== Work request ==
Only one stretch of the data below is wanted: the lines starting at the one with "Soul calibur 2 Plus Offers" and ending at the one with "Here a link", both included, given again exactly.

== Provided data ==

───

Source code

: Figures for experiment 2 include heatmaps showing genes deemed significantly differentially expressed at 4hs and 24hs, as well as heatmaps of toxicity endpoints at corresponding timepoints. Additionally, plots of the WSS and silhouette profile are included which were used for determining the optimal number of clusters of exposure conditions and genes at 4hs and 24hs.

───

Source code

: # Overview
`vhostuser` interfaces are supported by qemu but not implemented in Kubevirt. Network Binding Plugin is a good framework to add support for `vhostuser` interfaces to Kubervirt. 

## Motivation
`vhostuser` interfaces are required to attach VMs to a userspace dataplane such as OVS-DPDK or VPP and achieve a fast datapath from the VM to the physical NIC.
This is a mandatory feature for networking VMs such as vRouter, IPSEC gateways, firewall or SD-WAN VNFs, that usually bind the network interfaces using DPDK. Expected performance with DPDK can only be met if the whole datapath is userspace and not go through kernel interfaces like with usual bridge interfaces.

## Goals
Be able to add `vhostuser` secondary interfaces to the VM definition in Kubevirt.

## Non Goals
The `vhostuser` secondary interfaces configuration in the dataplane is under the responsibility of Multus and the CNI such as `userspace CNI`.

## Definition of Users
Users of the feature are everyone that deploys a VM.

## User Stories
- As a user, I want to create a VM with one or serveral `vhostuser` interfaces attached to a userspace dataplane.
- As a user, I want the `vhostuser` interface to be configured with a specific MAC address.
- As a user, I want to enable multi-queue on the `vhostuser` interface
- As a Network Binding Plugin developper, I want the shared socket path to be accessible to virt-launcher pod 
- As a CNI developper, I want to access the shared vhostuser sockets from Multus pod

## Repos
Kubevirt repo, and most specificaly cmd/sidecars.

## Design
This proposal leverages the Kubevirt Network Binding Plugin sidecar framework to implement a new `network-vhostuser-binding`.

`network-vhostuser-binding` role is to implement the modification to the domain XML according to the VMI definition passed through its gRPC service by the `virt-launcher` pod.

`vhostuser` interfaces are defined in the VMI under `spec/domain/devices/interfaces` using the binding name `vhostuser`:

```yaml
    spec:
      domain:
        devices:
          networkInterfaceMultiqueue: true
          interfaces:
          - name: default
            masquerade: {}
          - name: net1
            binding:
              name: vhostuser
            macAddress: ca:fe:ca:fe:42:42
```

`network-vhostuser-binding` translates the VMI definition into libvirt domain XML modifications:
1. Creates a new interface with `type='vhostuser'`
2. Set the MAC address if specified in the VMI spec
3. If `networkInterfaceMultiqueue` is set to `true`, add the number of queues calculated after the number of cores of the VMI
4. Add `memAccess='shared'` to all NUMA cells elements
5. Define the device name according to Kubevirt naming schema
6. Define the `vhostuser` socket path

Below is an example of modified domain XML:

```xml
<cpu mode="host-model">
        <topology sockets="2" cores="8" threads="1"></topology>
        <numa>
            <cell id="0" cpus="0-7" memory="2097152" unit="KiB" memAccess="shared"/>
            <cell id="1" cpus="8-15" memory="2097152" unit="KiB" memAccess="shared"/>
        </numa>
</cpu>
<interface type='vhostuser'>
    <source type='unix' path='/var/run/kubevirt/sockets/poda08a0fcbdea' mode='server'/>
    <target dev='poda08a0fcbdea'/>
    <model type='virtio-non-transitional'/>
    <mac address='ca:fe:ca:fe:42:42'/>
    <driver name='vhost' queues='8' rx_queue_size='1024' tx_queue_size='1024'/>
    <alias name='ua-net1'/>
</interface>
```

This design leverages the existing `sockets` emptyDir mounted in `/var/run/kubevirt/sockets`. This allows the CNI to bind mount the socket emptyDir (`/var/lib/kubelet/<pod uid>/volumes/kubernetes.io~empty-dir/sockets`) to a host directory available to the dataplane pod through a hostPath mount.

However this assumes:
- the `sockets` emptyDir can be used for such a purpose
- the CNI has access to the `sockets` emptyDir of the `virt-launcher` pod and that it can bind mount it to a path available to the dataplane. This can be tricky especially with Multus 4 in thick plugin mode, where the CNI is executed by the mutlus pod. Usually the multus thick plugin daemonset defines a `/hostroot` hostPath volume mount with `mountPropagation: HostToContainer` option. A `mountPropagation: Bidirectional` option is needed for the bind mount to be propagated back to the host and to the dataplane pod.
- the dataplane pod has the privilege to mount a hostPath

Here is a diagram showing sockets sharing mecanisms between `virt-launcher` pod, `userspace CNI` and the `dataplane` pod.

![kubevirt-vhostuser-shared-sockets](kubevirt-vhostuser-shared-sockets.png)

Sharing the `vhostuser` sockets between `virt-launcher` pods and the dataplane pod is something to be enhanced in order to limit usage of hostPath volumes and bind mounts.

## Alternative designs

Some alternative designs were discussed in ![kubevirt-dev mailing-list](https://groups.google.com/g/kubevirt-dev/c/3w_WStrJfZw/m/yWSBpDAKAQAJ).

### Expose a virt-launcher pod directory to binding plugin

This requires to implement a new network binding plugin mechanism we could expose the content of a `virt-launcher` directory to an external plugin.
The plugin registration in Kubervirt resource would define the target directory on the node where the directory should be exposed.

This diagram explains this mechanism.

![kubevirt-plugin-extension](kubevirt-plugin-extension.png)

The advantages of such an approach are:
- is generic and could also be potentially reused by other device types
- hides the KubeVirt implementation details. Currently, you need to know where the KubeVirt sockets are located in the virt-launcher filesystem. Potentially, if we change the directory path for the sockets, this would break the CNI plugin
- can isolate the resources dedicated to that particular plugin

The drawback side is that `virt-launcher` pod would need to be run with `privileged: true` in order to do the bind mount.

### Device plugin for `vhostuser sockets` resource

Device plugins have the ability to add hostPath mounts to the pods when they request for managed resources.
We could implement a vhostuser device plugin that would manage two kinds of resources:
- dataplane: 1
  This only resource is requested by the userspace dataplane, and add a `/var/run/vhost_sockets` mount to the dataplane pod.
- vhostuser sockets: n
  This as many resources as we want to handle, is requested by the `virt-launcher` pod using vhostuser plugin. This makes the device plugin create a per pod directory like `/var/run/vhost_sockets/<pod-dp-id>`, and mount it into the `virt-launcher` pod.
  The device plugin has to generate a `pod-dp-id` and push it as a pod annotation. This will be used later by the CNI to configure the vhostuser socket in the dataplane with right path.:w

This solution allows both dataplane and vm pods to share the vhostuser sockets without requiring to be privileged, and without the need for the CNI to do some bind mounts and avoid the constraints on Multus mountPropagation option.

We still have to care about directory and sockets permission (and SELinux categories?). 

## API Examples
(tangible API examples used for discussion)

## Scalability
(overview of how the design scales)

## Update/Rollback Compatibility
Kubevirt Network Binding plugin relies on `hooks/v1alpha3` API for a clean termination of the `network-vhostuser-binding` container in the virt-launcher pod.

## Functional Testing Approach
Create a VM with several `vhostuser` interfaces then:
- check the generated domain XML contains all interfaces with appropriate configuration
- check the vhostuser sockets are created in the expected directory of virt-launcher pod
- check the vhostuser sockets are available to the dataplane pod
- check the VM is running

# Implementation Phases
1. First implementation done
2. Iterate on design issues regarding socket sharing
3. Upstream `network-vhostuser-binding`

───

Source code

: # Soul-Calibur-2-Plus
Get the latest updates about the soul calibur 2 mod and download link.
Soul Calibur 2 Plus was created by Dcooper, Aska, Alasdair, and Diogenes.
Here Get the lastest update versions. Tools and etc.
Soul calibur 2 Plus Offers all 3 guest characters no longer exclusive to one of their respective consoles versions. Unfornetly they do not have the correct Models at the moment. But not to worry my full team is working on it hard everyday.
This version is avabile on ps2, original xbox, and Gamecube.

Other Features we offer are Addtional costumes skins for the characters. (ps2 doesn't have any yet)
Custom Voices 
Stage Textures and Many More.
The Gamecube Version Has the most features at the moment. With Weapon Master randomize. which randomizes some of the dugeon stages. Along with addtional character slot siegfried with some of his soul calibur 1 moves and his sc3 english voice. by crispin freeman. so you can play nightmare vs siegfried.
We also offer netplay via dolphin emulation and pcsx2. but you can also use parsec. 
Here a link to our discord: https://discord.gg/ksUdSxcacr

───

== Result ==
Soul calibur 2 Plus Offers all 3 guest characters no longer exclusive to one of their respective consoles versions. Unfornetly they do not have the correct Models at the moment. But not to worry my full team is working on it hard everyday.
This version is avabile on ps2, original xbox, and Gamecube.

Other Features we offer are Addtional costumes skins for the characters. (ps2 doesn't have any yet)
Custom Voices 
Stage Textures and Many More.
The Gamecube Version Has the most features at the moment. With Weapon Master randomize. which randomizes some of the dugeon stages. Along with addtional character slot siegfried with some of his soul calibur 1 moves and his sc3 english voice. by crispin freeman. so you can play nightmare vs siegfried.
We also offer netplay via dolphin emulation and pcsx2. but you can also use parsec. 
Here a link to our discord: https://discord.gg/ksUdSxcacr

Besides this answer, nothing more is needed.